Retype every line of the data below word for word, keeping the same order.
------ INPUT DATA ------
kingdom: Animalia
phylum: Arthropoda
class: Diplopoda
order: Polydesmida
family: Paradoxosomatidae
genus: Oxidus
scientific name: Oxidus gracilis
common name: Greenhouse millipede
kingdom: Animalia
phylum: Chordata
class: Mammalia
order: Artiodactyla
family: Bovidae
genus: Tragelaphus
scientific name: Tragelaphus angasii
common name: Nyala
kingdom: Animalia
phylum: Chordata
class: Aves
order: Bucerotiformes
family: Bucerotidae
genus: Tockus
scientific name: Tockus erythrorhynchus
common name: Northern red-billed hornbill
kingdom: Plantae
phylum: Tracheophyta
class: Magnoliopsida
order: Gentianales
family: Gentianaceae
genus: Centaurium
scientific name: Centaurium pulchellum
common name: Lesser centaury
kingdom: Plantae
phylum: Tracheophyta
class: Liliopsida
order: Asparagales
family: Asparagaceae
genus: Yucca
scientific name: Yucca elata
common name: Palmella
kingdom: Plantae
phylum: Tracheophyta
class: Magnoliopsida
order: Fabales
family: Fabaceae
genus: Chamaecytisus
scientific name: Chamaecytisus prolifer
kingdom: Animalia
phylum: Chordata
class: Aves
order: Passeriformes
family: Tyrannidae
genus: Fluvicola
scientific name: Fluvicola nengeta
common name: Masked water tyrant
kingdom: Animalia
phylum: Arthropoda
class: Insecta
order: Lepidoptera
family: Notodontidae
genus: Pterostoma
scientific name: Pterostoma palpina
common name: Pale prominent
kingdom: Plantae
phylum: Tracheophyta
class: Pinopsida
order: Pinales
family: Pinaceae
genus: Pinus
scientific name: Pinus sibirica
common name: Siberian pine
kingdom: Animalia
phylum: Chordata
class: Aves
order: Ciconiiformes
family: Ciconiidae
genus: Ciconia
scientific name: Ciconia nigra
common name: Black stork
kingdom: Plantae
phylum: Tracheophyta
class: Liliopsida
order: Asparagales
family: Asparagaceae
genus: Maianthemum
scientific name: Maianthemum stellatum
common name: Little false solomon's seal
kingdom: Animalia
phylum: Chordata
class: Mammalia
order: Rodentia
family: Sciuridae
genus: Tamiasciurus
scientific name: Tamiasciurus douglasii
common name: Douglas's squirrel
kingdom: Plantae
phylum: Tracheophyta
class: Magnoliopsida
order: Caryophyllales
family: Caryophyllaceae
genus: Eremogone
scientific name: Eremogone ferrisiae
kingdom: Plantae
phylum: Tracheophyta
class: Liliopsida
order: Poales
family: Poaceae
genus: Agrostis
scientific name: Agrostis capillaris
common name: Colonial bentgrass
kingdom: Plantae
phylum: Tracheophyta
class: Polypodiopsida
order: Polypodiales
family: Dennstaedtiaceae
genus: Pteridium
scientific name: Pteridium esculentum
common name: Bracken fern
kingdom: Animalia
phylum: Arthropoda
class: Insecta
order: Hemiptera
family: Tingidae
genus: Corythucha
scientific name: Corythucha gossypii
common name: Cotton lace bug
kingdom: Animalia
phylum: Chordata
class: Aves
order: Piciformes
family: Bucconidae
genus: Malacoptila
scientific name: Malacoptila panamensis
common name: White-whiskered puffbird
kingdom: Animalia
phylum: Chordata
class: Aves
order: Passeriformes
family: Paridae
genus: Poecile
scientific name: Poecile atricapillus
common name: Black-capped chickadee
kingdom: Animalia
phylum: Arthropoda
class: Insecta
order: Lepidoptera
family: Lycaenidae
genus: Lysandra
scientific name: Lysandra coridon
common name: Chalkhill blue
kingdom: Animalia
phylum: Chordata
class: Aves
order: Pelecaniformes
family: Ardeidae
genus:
------
> _TASK ANSWER_
kingdom: Animalia
phylum: Arthropoda
class: Diplopoda
order: Polydesmida
family: Paradoxosomatidae
genus: Oxidus
scientific name: Oxidus gracilis
common name: Greenhouse millipede
kingdom: Animalia
phylum: Chordata
class: Mammalia
order: Artiodactyla
family: Bovidae
genus: Tragelaphus
scientific name: Tragelaphus angasii
common name: Nyala
kingdom: Animalia
phylum: Chordata
class: Aves
order: Bucerotiformes
family: Bucerotidae
genus: Tockus
scientific name: Tockus erythrorhynchus
common name: Northern red-billed hornbill
kingdom: Plantae
phylum: Tracheophyta
class: Magnoliopsida
order: Gentianales
family: Gentianaceae
genus: Centaurium
scientific name: Centaurium pulchellum
common name: Lesser centaury
kingdom: Plantae
phylum: Tracheophyta
class: Liliopsida
order: Asparagales
family: Asparagaceae
genus: Yucca
scientific name: Yucca elata
common name: Palmella
kingdom: Plantae
phylum: Tracheophyta
class: Magnoliopsida
order: Fabales
family: Fabaceae
genus: Chamaecytisus
scientific name: Chamaecytisus prolifer
kingdom: Animalia
phylum: Chordata
class: Aves
order: Passeriformes
family: Tyrannidae
genus: Fluvicola
scientific name: Fluvicola nengeta
common name: Masked water tyrant
kingdom: Animalia
phylum: Arthropoda
class: Insecta
order: Lepidoptera
family: Notodontidae
genus: Pterostoma
scientific name: Pterostoma palpina
common name: Pale prominent
kingdom: Plantae
phylum: Tracheophyta
class: Pinopsida
order: Pinales
family: Pinaceae
genus: Pinus
scientific name: Pinus sibirica
common name: Siberian pine
kingdom: Animalia
phylum: Chordata
class: Aves
order: Ciconiiformes
family: Ciconiidae
genus: Ciconia
scientific name: Ciconia nigra
common name: Black stork
kingdom: Plantae
phylum: Tracheophyta
class: Liliopsida
order: Asparagales
family: Asparagaceae
genus: Maianthemum
scientific name: Maianthemum stellatum
common name: Little false solomon's seal
kingdom: Animalia
phylum: Chordata
class: Mammalia
order: Rodentia
family: Sciuridae
genus: Tamiasciurus
scientific name: Tamiasciurus douglasii
common name: Douglas's squirrel
kingdom: Plantae
phylum: Tracheophyta
class: Magnoliopsida
order: Caryophyllales
family: Caryophyllaceae
genus: Eremogone
scientific name: Eremogone ferrisiae
kingdom: Plantae
phylum: Tracheophyta
class: Liliopsida
order: Poales
family: Poaceae
genus: Agrostis
scientific name: Agrostis capillaris
common name: Colonial bentgrass
kingdom: Plantae
phylum: Tracheophyta
class: Polypodiopsida
order: Polypodiales
family: Dennstaedtiaceae
genus: Pteridium
scientific name: Pteridium esculentum
common name: Bracken fern
kingdom: Animalia
phylum: Arthropoda
class: Insecta
order: Hemiptera
family: Tingidae
genus: Corythucha
scientific name: Corythucha gossypii
common name: Cotton lace bug
kingdom: Animalia
phylum: Chordata
class: Aves
order: Piciformes
family: Bucconidae
genus: Malacoptila
scientific name: Malacoptila panamensis
common name: White-whiskered puffbird
kingdom: Animalia
phylum: Chordata
class: Aves
order: Passeriformes
family: Paridae
genus: Poecile
scientific name: Poecile atricapillus
common name: Black-capped chickadee
kingdom: Animalia
phylum: Arthropoda
class: Insecta
order: Lepidoptera
family: Lycaenidae
genus: Lysandra
scientific name: Lysandra coridon
common name: Chalkhill blue
kingdom: Animalia
phylum: Chordata
class: Aves
order: Pelecaniformes
family: Ardeidae
genus:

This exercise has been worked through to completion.